And what became immediately clear from this experiment is that although the volumes feel very different from each other, that they do share some of the same language. Sometimes this makes sense: the most frequent word in both books (once stop words were subtracted from these charts) was “like.” That’s perhaps to be expected as poets are fond of drawing comparisons through rhetorical tools like simile. But there were some real surprises. Words like “hands,” “face,” “head,” and “eyes” show up in both volumes. Despite having read the two books carefully, this discovery took all of us by surprise. What’s at stake in the prevalence of the body in Duffy’s work? How might this be tied to her feminist project and how might it actually undermine it?
There were also important differences to note. It was easy to explain away the word “queen” as being central to the plots of poems within TWW. But why did night show up in both word clouds but not “light”? How could we read MT differently if we went back to look for light?
Another group of students tackled the poetry with Word Trends. This tool charts the frequency of words in a corpus, which is arbitrarily divided into sections. (In the graphs below, the corpus is both MT and TWW, in that order, with the corpus divided into 10 equal slices. Given the length of the two works, that means MT ends approximately at the fourth division of the corpus.)
Using this approach students were able to discover that the “body” words observed by their peers weren’t evenly distributed across the volume. “Eyes” remained a constant subject for Duffy, while “hands” appeared in two particular clusters, one in MT and one in TWW.
More surprising was the relationship between “night” and “eyes.”
These two words move in tandem with each other throughout both volumes. And interestingly, once Duffy starts writing about “night” she thereafter starts writing about “eyes.” Given the ten slices of the corpus, it’s not worth assuming that “night” crops up in one poem, followed by “eyes” (where the subject of the poem is trying to see at night, for example). But is there a sort of internal logic to the ordering of Duffy’s poems? How is the subject of darkness related to vision? Are her characters constantly moving from a point of darkness to insight?

### [Source excerpt]
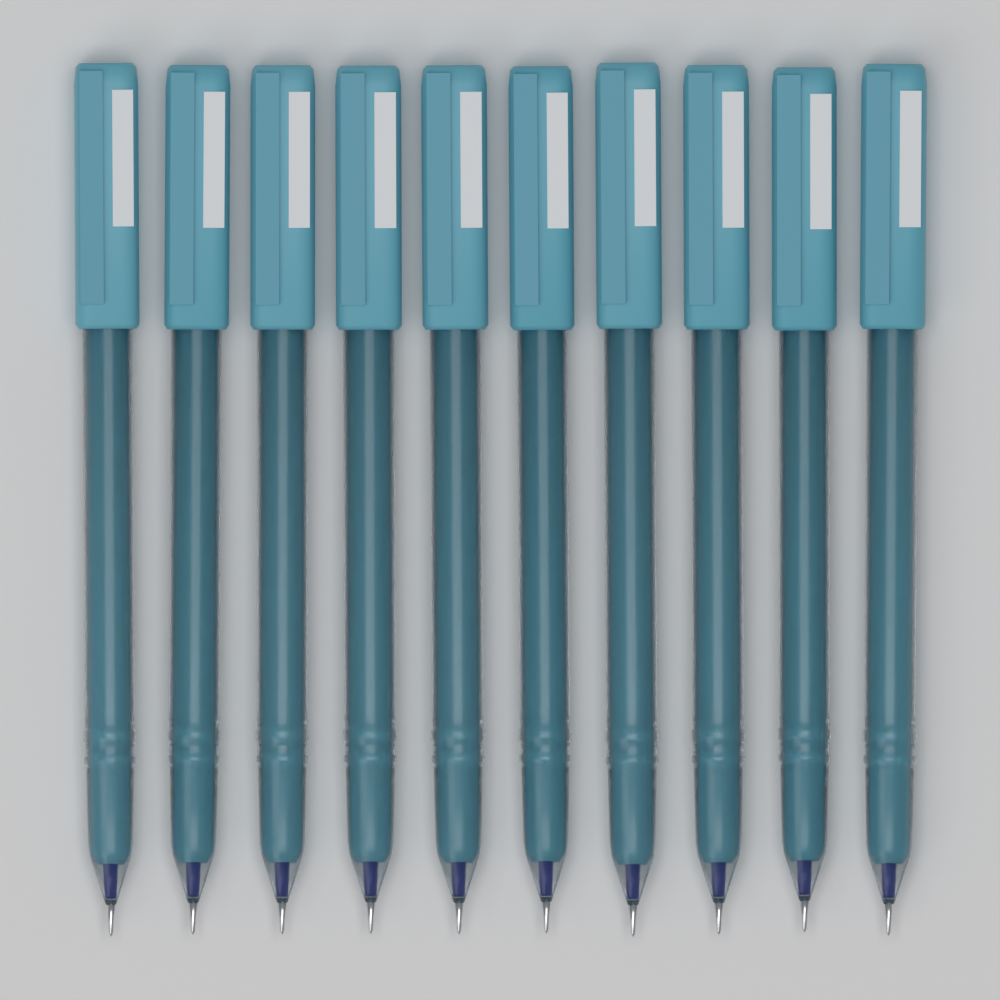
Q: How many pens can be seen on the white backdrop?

### [Your tasks]
A – Summarize the text on word patterns in Duffy's poetry in two sentences.
B – In the text on word patterns in Duffy's poetry, which word was the most frequent in both books once stop words were subtracted?

### [Response list]
A – Students using word clouds found that Duffy's two volumes share language, with "like" as the most frequent word in both and body words such as "hands," "face," "head," and "eyes" appearing in each. With Word Trends they then saw that these body words were unevenly distributed, and that "night" and "eyes" move in tandem throughout both volumes.

B – "Like."